UK and Irish authorities have failed to prosecute those responsible for “organised fraud in the meat supply chain” in the wake of the horsemeat scandal, MPs on the House of Commons environment committee have said.
They claim the Food Standards Agency (FSA) should be given greater power in the future to deal with scandals. Various food outlets were found to be misleadingly selling horsemeat as beef at the beginning of 2013.
Committee chair Anne McIntosh said, “We urge the government to reconsider the machinery of government changes it made in 2010 and make the FSA one step removed from the government departments it reports to.”
The committee’s Food Contamination report said that the lack of effective prosecution for those responsible of the misleading food labelling is likely to make consumer more diffident towards processed food.
“The evidence suggests a complex network of companies trading in and mislabelling beef or beef products which is fraudulent and illegal”, McIntosh said.

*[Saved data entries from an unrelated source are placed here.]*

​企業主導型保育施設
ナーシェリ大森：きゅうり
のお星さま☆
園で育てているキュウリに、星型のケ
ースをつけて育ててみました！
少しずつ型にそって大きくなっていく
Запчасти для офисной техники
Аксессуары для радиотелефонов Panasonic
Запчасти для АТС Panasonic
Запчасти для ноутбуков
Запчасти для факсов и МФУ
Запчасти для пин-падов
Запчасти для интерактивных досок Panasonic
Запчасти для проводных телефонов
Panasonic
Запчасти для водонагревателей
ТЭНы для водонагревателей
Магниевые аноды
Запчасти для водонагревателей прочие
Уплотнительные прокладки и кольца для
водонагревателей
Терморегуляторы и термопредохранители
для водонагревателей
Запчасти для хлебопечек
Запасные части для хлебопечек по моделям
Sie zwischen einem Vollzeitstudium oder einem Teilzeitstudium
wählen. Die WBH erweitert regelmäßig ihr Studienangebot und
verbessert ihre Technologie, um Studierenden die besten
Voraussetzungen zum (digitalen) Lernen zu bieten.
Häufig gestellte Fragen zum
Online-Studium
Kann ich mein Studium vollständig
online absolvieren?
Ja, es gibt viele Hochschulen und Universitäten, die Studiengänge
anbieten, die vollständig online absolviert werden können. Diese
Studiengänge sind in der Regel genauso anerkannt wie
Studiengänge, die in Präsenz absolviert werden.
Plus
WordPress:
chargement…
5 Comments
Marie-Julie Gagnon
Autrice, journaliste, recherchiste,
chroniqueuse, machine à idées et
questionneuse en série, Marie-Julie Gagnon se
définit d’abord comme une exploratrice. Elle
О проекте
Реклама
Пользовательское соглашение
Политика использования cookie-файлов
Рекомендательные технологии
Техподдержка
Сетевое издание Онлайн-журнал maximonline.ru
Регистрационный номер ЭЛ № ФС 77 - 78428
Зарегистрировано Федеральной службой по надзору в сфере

“We are dismayed at the slow pace of investigations and seek assurances that prosecutions will be mounted where there is evidence of fraud or illegality.”
The report suggests that the FSA should act as an effective regulator of industry, able to carry tests whenever these are needed. A reform of horse passports and an EU-wide database would also be helpful to avoid illegal meat trade, according to the committee.
McIntosh added, “Retailers and meat processors should be more vigilant against the risk of deliberate adulteration. Regular and detailed DNA tests are needed on all meat or meat-based ingredients which form part of a processed or frozen meat product. Consumers need to know that what they buy is what the label says it is.”